Clayton Township is a civil township of Arenac County in the U.S. state of Michigan. The population was 1,001 at the 2020 census.

==Geography==
According to the United States Census Bureau, the township has a total area of 83.3 km2, of which 83.0 sqkm is land and 0.2 sqkm, or 0.26%, is water.

==Demographics==
At the 2000 census, there were 1,101 people, 416 households and 311 families residing in the township. The population density was 34.3 PD/sqmi. There were 508 housing units at an average density of 15.8 per square mile (6.1/km^{2}). The racial makeup of the township was 98.82% White, 0.73% Native American, 0.09% Asian, and 0.36% from two or more races. Hispanic or Latino of any race were 0.36% of the population.

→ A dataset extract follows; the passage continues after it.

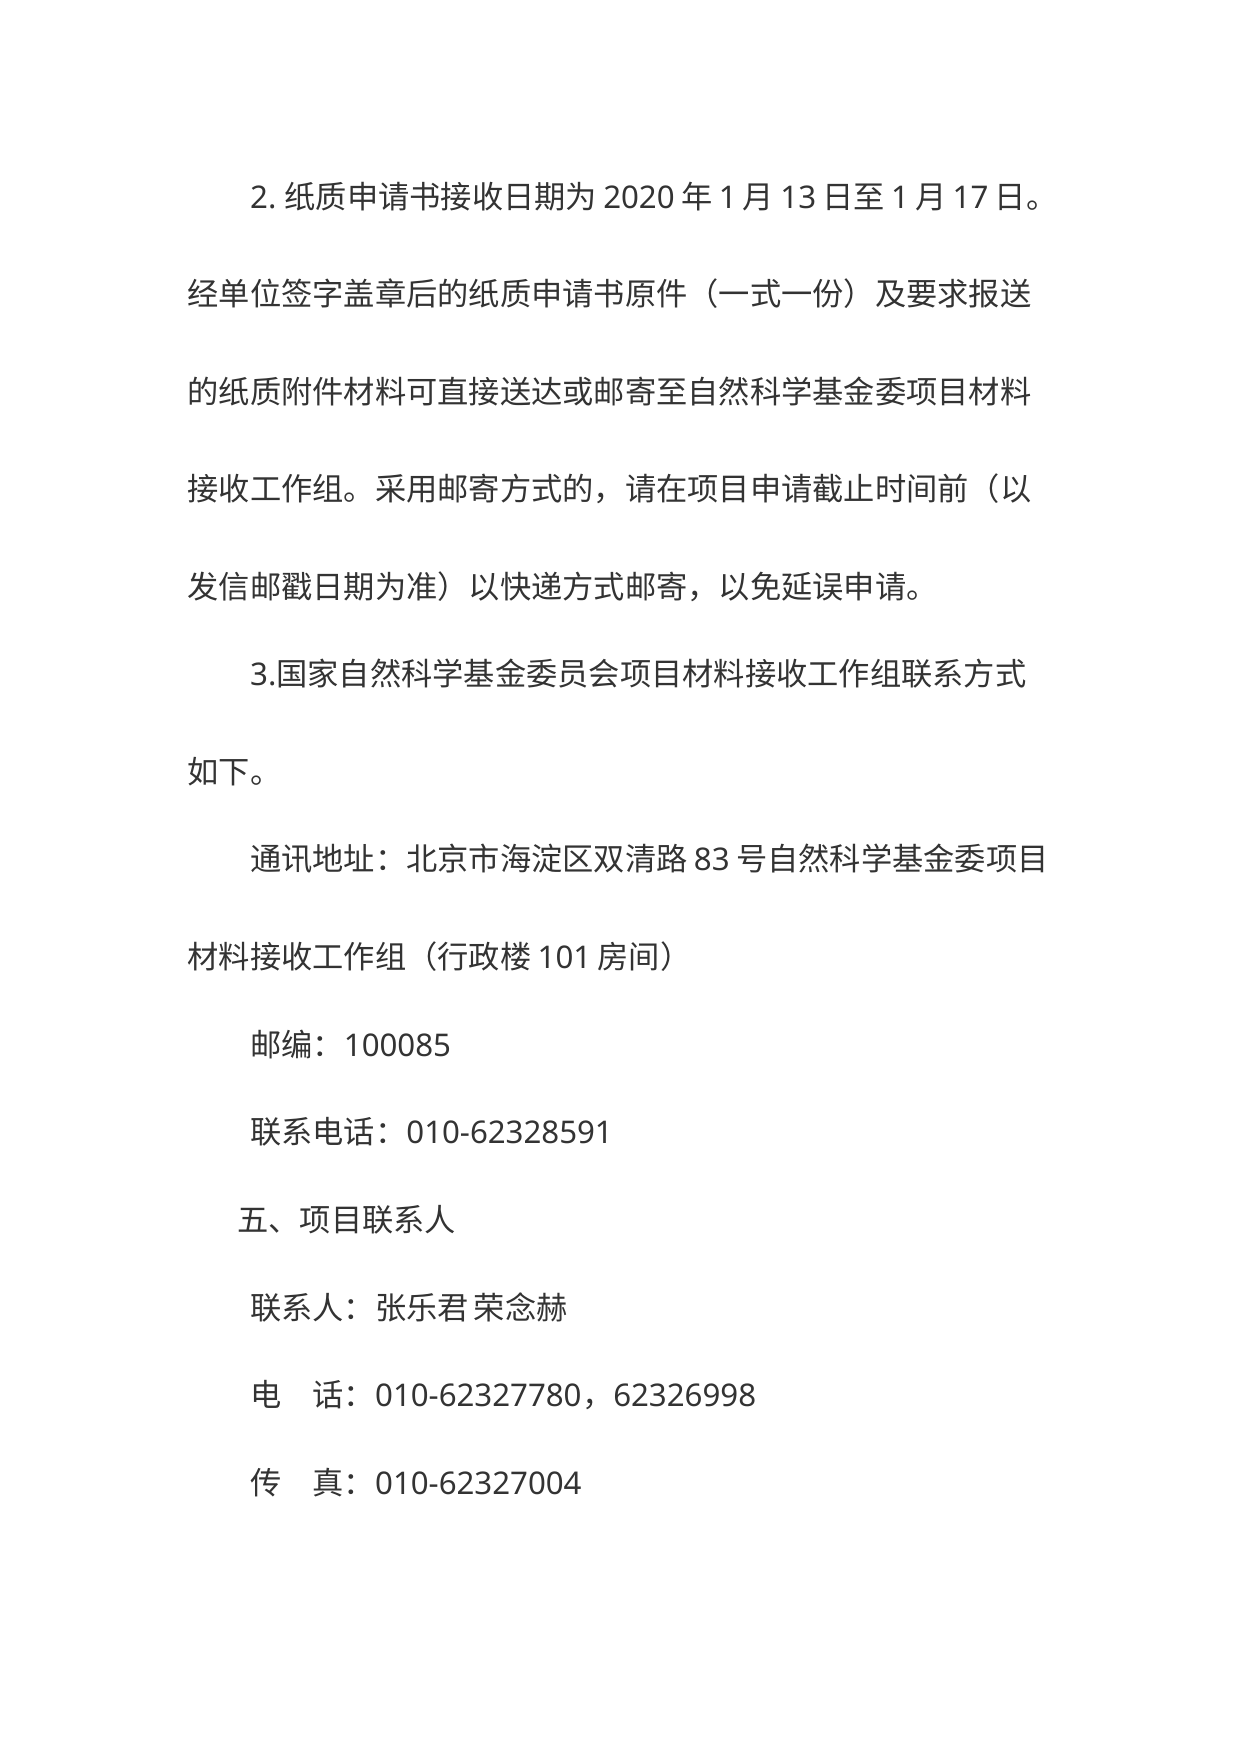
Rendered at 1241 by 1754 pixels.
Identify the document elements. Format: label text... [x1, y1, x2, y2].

There were 416 households, of which 32.7% had children under the age of 18 living with them, 57.2% were married couples living together, 12.0% had a female householder with no husband present, and 25.2% were non-families. 21.6% of all households were made up of individuals, and 9.6% had someone living alone who was 65 years of age or older. The average household size was 2.65 and the average family size was 3.00.

Age distribution was 26.2% under the age of 18, 9.3% from 18 to 24, 27.2% from 25 to 44, 25.5% from 45 to 64, and 11.9% who were 65 years of age or older. The median age was 38 years. For every 100 females, there were 106.2 males. For every 100 females age 18 and over, there were 97.8 males.

The median household income was $32,500, and the median family income was $36,731. Males had a median income of $34,063 versus $17,500 for females. The per capita income for the township was $14,494. About 11.3% of families and 14.7% of the population were below the poverty line, including 22.5% of those under age 18 and 3.9% of those age 65 or over.